A number of funds still make attractive payouts despite concerns over UK dividends
June 7, 2023
  • The UK dividend boom appears to be under threat, but some funds are still making good payouts
  • These include various types of funds from value plays to ‘maximisers’, which enhance their payouts using derivatives

With dividend-paying companies holding up well during a difficult 2022 and distributions recovering after a lockdown slump, income investors hit something of a sweet spot in the past 12 months. The UK market in particular continues to offer high yields and exposure to more cyclical companies, which also fared better last year in terms of capital growth.

But trickier times may lie ahead. Investment platform AJ Bell’s Dividend Dashboard report on the first quarter of 2023 noted that aggregate FTSE 100 dividend forecasts for 2023 and 2024 had slipped “thanks to fears of recession, rising interest rates and weakness in metal (and now oil) prices”. And earlier this year Link Group warned that dividends could get leaner as mining majors’ profits fall back.
☆ ☆ ☆ ☆
According to the article on UK dividend funds, which forecasts did AJ Bell's Dividend Dashboard report say had slipped?

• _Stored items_
☆ ☆ ☆ ☆
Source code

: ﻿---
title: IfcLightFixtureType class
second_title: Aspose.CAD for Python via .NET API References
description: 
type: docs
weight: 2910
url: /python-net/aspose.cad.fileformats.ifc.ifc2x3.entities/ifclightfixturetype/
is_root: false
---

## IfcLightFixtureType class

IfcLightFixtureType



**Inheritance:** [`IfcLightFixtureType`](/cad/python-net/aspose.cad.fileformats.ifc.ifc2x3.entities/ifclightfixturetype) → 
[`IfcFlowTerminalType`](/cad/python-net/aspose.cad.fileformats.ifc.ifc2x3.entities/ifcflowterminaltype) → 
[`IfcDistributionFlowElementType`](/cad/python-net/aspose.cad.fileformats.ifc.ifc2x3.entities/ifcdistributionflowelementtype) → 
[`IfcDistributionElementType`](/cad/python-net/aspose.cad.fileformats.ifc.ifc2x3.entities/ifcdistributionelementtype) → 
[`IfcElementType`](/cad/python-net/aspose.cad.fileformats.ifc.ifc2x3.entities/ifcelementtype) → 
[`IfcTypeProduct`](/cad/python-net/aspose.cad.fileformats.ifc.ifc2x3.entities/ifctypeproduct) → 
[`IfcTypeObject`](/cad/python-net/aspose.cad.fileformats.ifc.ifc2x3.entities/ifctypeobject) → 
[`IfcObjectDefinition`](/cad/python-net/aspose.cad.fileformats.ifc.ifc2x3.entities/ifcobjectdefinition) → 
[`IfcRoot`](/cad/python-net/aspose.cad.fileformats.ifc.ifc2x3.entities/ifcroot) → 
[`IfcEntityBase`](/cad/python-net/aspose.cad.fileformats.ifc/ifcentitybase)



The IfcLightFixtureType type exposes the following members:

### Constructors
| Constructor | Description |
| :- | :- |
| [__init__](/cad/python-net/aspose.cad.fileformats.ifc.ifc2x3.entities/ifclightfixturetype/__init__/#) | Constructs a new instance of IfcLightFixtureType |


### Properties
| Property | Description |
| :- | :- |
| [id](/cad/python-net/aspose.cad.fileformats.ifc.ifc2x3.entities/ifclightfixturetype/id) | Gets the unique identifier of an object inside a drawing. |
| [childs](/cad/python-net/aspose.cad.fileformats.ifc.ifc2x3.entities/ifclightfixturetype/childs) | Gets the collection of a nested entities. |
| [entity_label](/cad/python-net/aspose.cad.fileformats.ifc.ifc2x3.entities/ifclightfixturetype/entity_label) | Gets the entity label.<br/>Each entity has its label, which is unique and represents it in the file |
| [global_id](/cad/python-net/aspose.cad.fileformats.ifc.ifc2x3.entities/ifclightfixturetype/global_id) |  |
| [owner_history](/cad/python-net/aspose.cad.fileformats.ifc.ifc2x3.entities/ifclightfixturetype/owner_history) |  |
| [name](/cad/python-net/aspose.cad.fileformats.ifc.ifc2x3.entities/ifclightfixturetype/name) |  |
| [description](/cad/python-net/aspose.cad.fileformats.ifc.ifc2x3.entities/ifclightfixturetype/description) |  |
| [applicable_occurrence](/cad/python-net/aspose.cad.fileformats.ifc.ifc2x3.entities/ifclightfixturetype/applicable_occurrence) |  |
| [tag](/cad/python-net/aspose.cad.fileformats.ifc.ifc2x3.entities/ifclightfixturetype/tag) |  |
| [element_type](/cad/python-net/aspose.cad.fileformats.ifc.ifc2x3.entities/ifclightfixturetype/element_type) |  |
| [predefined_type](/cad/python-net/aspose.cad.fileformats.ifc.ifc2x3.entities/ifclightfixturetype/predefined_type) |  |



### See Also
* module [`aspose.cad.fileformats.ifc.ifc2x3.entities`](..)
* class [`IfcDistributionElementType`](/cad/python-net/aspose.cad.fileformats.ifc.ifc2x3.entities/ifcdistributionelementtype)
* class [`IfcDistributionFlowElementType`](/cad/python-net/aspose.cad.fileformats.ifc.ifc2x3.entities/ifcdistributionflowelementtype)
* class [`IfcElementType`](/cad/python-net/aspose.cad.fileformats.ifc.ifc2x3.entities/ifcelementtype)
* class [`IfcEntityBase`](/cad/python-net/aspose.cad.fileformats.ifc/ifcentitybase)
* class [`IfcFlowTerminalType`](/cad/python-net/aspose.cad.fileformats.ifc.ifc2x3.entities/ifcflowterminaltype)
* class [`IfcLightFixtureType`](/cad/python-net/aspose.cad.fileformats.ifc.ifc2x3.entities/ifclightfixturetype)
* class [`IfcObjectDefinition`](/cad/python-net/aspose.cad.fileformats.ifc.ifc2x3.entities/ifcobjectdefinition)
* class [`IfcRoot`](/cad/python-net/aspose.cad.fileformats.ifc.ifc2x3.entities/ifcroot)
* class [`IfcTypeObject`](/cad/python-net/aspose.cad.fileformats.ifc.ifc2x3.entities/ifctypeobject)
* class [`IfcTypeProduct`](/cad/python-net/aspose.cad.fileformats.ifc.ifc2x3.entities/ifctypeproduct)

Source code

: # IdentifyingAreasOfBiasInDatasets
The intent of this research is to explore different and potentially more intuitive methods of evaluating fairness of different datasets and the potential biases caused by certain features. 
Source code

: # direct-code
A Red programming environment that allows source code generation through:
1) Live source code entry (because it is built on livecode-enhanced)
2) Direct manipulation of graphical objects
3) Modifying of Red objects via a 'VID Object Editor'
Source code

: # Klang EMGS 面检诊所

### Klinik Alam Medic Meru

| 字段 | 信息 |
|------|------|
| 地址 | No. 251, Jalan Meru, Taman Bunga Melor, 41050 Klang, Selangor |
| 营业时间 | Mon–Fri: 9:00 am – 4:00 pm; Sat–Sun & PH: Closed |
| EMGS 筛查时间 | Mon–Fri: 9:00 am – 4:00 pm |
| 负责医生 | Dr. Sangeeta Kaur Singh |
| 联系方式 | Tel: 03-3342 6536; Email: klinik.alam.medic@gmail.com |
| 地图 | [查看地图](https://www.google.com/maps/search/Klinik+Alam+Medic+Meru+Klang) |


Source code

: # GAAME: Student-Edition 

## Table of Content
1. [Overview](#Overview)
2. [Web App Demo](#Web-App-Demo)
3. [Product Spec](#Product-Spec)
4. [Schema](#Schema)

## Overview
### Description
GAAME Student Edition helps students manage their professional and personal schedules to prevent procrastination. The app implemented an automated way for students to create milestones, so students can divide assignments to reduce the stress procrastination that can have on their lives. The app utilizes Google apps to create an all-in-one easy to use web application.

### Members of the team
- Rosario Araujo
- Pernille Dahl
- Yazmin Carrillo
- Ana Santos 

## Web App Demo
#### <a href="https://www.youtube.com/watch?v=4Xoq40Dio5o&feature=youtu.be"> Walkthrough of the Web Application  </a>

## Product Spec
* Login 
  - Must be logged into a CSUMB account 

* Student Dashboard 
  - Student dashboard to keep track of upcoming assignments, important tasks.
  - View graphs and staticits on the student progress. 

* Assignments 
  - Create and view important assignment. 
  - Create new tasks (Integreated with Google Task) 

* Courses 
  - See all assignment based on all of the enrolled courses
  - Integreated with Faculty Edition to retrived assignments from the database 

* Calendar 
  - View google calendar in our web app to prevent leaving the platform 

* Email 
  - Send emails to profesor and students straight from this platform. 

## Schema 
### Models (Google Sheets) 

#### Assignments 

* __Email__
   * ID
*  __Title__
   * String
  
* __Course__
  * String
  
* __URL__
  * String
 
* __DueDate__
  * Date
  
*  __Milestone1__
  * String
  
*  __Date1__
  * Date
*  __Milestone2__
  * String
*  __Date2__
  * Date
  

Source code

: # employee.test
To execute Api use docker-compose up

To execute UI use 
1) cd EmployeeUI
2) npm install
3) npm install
☆ ☆ ☆ ☆
• _Result for this task_
Aggregate FTSE 100 dividend forecasts for 2023 and 2024.